– Ах, дедушка, – говорил Петр, – слава Богу, что ты наконец приехал, а то без тебя так было страшно! Матушка все плачет, убивается; дядья все головы повесили; стрельцы приходят на двор, буянят. Вон вчера матушка укладывала меня спать, так плачет, говорит слова такие страшные, что будто бы хотят убить меня, да, вишь ты, не даст она меня никому в обиду! Только где же ей, дедушка, защитить меня – я скорей защищу ее, а вон ты теперь приехал, так точно защитник. Вон смотри, вишь, матушка уж и улыбается! Авось теперь плакать перестанет. А то, глядя на нее, и мне самому все плакать хотелось. Нет, теперь мы больше не будем плакать, теперь мы с тобою, дедушка, дело начнем делать, стрельцов усмирять будем, ведь да, ведь правда? Ведь мы усмирим их?
– Усмирим, государь, усмирим, мое золотое дитятко! – повторял Артамон Сергеевич, наклоняясь своим грузным старческим телом перед маленьким царем, целуя его руки и глядя на него с любовью. – Вырос-то как, вырос! – говорил он, обращаясь к царице Наталье Кирилловне, и на глазах его блестели радостные слезы. – Молодец какой! Красота какая! О, государыня, помяни слова мои – старость-то ведь вещунья – помяни: великий государь будет сын твой Петр Алексеевич!
Но очень-то поддаваться радости свидания Артамону Сергеевичу было некогда. Он спешил проститься пока с царицею и отправился к патриарху Иоакиму.
Тот принял его во внутренней келье и долго тайно с ним беседовал.
С нахмуренным лицом вышел от патриарха Матвеев и поехал к старому своему приятелю, князю Юрию Алексеевичу Долгорукому.
Главный начальник стрелецкий, Долгорукий, лежал теперь больной, и было ему плохо. Но, несмотря на свою болезнь, он знал обо всем, что творится в городе, а главное, в слободах стрелецких.
С тяжелым, мучительным чувством выслушал его рассказ Артамон Сергеевич и долго потом сидел молча, опустив на грудь свою седую голову.

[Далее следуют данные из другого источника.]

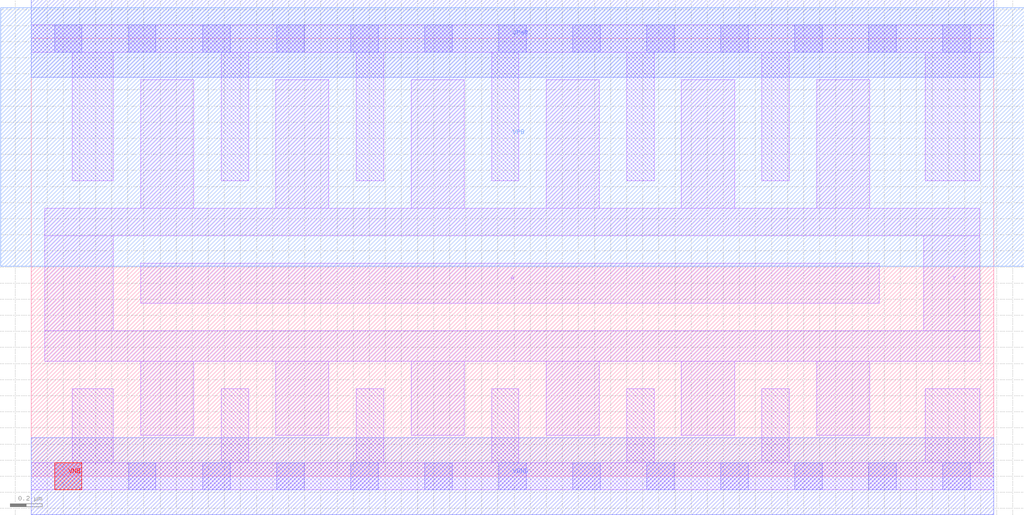
<source format=lef>
# Copyright 2020 The SkyWater PDK Authors
#
# Licensed under the Apache License, Version 2.0 (the "License");
# you may not use this file except in compliance with the License.
# You may obtain a copy of the License at
#
#     https://www.apache.org/licenses/LICENSE-2.0
#
# Unless required by applicable law or agreed to in writing, software
# distributed under the License is distributed on an "AS IS" BASIS,
# WITHOUT WARRANTIES OR CONDITIONS OF ANY KIND, either express or implied.
# See the License for the specific language governing permissions and
# limitations under the License.
#
# SPDX-License-Identifier: Apache-2.0

VERSION 5.7 ;
  NOWIREEXTENSIONATPIN ON ;
  DIVIDERCHAR "/" ;
  BUSBITCHARS "[]" ;
MACRO sky130_fd_sc_hd__inv_12
  CLASS CORE ;
  FOREIGN sky130_fd_sc_hd__inv_12 ;
  ORIGIN  0.000000  0.000000 ;
  SIZE  5.980000 BY  2.720000 ;
  SYMMETRY X Y R90 ;
  SITE unithd ;
  PIN A
    ANTENNAGATEAREA  2.970000 ;
    DIRECTION INPUT ;
    USE SIGNAL ;
    PORT
      LAYER li1 ;
        RECT 0.680000 1.075000 5.270000 1.325000 ;
    END
  END A
  PIN VNB
    PORT
      LAYER pwell ;
        RECT 0.145000 -0.085000 0.315000 0.085000 ;
    END
  END VNB
  PIN VPB
    PORT
      LAYER nwell ;
        RECT -0.190000 1.305000 6.170000 2.910000 ;
    END
  END VPB
  PIN Y
    ANTENNADIFFAREA  2.673000 ;
    DIRECTION OUTPUT ;
    USE SIGNAL ;
    PORT
      LAYER li1 ;
        RECT 0.085000 0.715000 5.895000 0.905000 ;
        RECT 0.085000 0.905000 0.510000 1.495000 ;
        RECT 0.085000 1.495000 5.895000 1.665000 ;
        RECT 0.680000 0.255000 1.010000 0.715000 ;
        RECT 0.680000 1.665000 1.010000 2.465000 ;
        RECT 1.520000 0.255000 1.850000 0.715000 ;
        RECT 1.520000 1.665000 1.850000 2.465000 ;
        RECT 2.360000 0.255000 2.690000 0.715000 ;
        RECT 2.360000 1.665000 2.690000 2.465000 ;
        RECT 3.200000 0.255000 3.530000 0.715000 ;
        RECT 3.200000 1.665000 3.530000 2.465000 ;
        RECT 4.040000 0.255000 4.370000 0.715000 ;
        RECT 4.040000 1.665000 4.370000 2.465000 ;
        RECT 4.880000 0.255000 5.210000 0.715000 ;
        RECT 4.880000 1.665000 5.210000 2.465000 ;
        RECT 5.545000 0.905000 5.895000 1.495000 ;
    END
  END Y
  PIN VGND
    DIRECTION INOUT ;
    SHAPE ABUTMENT ;
    USE GROUND ;
    PORT
      LAYER met1 ;
        RECT 0.000000 -0.240000 5.980000 0.240000 ;
    END
  END VGND
  PIN VPWR
    DIRECTION INOUT ;
    SHAPE ABUTMENT ;
    USE POWER ;
    PORT
      LAYER met1 ;
        RECT 0.000000 2.480000 5.980000 2.960000 ;
    END
  END VPWR
  OBS
    LAYER li1 ;
      RECT 0.000000 -0.085000 5.980000 0.085000 ;
      RECT 0.000000  2.635000 5.980000 2.805000 ;
      RECT 0.255000  0.085000 0.510000 0.545000 ;
      RECT 0.255000  1.835000 0.510000 2.635000 ;
      RECT 1.180000  0.085000 1.350000 0.545000 ;
      RECT 1.180000  1.835000 1.350000 2.635000 ;
      RECT 2.020000  0.085000 2.190000 0.545000 ;
      RECT 2.020000  1.835000 2.190000 2.635000 ;
      RECT 2.860000  0.085000 3.030000 0.545000 ;
      RECT 2.860000  1.835000 3.030000 2.635000 ;
      RECT 3.700000  0.085000 3.870000 0.545000 ;
      RECT 3.700000  1.835000 3.870000 2.635000 ;
      RECT 4.540000  0.085000 4.710000 0.545000 ;
      RECT 4.540000  1.835000 4.710000 2.635000 ;
      RECT 5.555000  0.085000 5.895000 0.545000 ;
      RECT 5.555000  1.835000 5.895000 2.635000 ;
    LAYER mcon ;
      RECT 0.145000 -0.085000 0.315000 0.085000 ;
      RECT 0.145000  2.635000 0.315000 2.805000 ;
      RECT 0.605000 -0.085000 0.775000 0.085000 ;
      RECT 0.605000  2.635000 0.775000 2.805000 ;
      RECT 1.065000 -0.085000 1.235000 0.085000 ;
      RECT 1.065000  2.635000 1.235000 2.805000 ;
      RECT 1.525000 -0.085000 1.695000 0.085000 ;
      RECT 1.525000  2.635000 1.695000 2.805000 ;
      RECT 1.985000 -0.085000 2.155000 0.085000 ;
      RECT 1.985000  2.635000 2.155000 2.805000 ;
      RECT 2.445000 -0.085000 2.615000 0.085000 ;
      RECT 2.445000  2.635000 2.615000 2.805000 ;
      RECT 2.905000 -0.085000 3.075000 0.085000 ;
      RECT 2.905000  2.635000 3.075000 2.805000 ;
      RECT 3.365000 -0.085000 3.535000 0.085000 ;
      RECT 3.365000  2.635000 3.535000 2.805000 ;
      RECT 3.825000 -0.085000 3.995000 0.085000 ;
      RECT 3.825000  2.635000 3.995000 2.805000 ;
      RECT 4.285000 -0.085000 4.455000 0.085000 ;
      RECT 4.285000  2.635000 4.455000 2.805000 ;
      RECT 4.745000 -0.085000 4.915000 0.085000 ;
      RECT 4.745000  2.635000 4.915000 2.805000 ;
      RECT 5.205000 -0.085000 5.375000 0.085000 ;
      RECT 5.205000  2.635000 5.375000 2.805000 ;
      RECT 5.665000 -0.085000 5.835000 0.085000 ;
      RECT 5.665000  2.635000 5.835000 2.805000 ;
  END
END sky130_fd_sc_hd__inv_12
END LIBRARY

</source>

– Что ж это такое, князь? – наконец сказал он. – Не пустая это сплетня – все толкуют одно и то же… Вон и патриарх, и Нарышкины, и другие бояре. Большую кашу заварили Милославские, нужно действовать немедленно – но как тут станешь действовать? Запустили вы больно дело-то, видно, не со вчерашнего дня началось все, заранее подготовлялось, и только вы поздненько разглядели.
– Прав ты, прав, Артамон Сергеевич! – со стоном ответил Долгорукий. – Ни на что мы не гожи. Я вот как пласт лежу… На тебя одного вся надежда!

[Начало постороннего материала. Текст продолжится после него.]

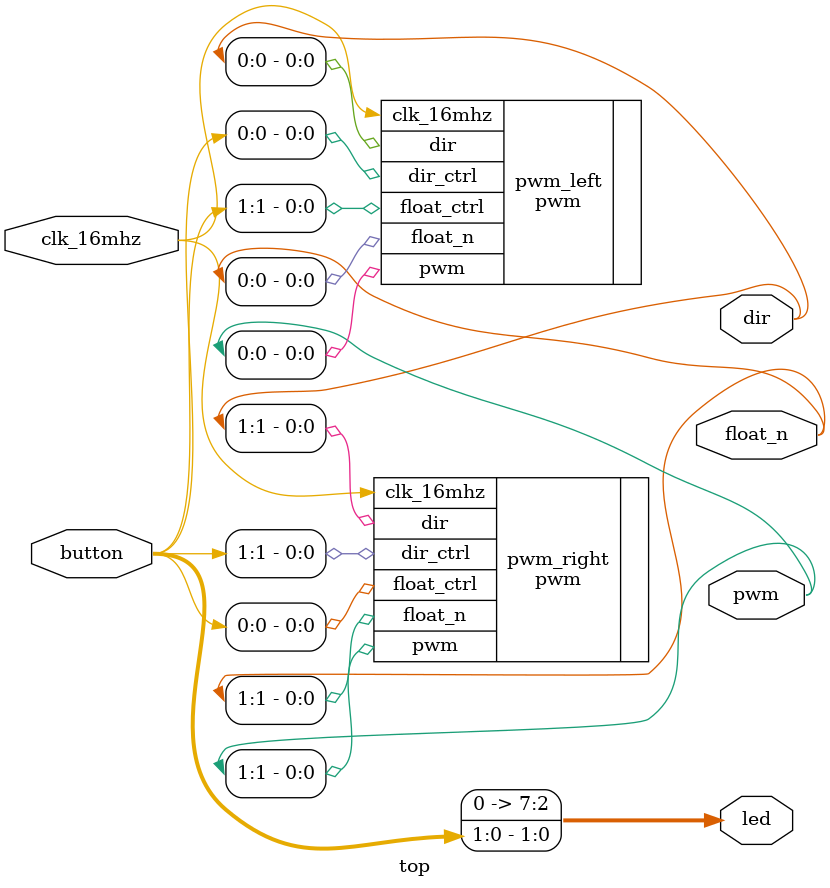
<source format=v>
module top
(
    input wire  clk_16mhz,

    // basicio
    input wire [1:0] button,
    output wire [7:0] led,

    // motor pins
    output wire [1:0] pwm,
    output wire [1:0] dir,
    output wire [1:0] float_n
);

localparam LEFT     = 0;
localparam RIGHT    = 1;

assign led = {6'h0,button[1],button[0]}; 

// Instantiate PWM modules

pwm #
(
    .DUTY_CYCLE(20)
) pwm_left
(
    .clk_16mhz(clk_16mhz),
    .dir_ctrl(button[0]),
    .float_ctrl(button[1]),

    // Motor pins
    .pwm(pwm[LEFT]),
    .dir(dir[LEFT]),
    .float_n(float_n[LEFT])
);

pwm #
(
    .DUTY_CYCLE(30)
) pwm_right
(
    .clk_16mhz(clk_16mhz),
    .dir_ctrl(button[1]),
    .float_ctrl(button[0]),

    // Motor pins
    .pwm(pwm[RIGHT]),
    .dir(dir[RIGHT]),
    .float_n(float_n[RIGHT])
);

endmodule

</source>
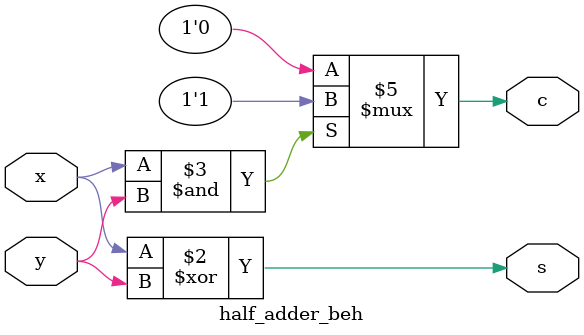
<source format=v>
`timescale 1ns / 1ps


module half_adder_beh(
    input x, y,
    output reg s, c
    );
    
    always @(x, y)
    begin
    // Sum
        s = x ^ y;
     // Carry
        if (x & y)
        begin
            c = 1'b1;
        end 
        else
        begin
            c = 1'b0;
        end
    end
endmodule

</source>
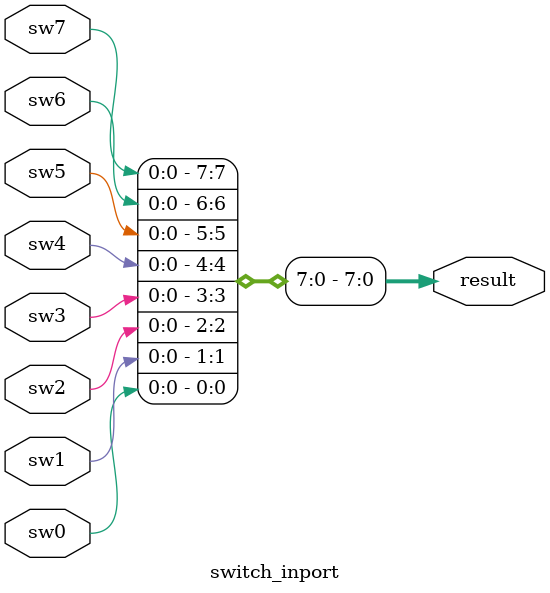
<source format=v>
module switch_inport(sw0, sw1, sw2, sw3, sw4, sw5, sw6, sw7, result);
	input sw0, sw1, sw2, sw3, sw4, sw5, sw6, sw7;
	output [31:0] result;
	assign result[0] = sw0;
	assign result[1] = sw1;
	assign result[2] = sw2;
	assign result[3] = sw3;
	assign result[4] = sw4;
	assign result[5] = sw5;
	assign result[6] = sw6;
	assign result[7] = sw7;
endmodule
</source>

– Плохая надежда, – печально усмехнулся Матвеев, – сам я, друже, совсем расшатался, уж не то, что был прежде. Вот слушаю вас всех и ума не приложу, как быть тут, – в голове мысли путаются… Думаю так, что все же обождать надо, дождаться какого-нибудь бесчинства со стороны стрельцов и тогда с ними начать расправу. А то попробовать разве мне собрать их да потолковать с ними, добром потолковать?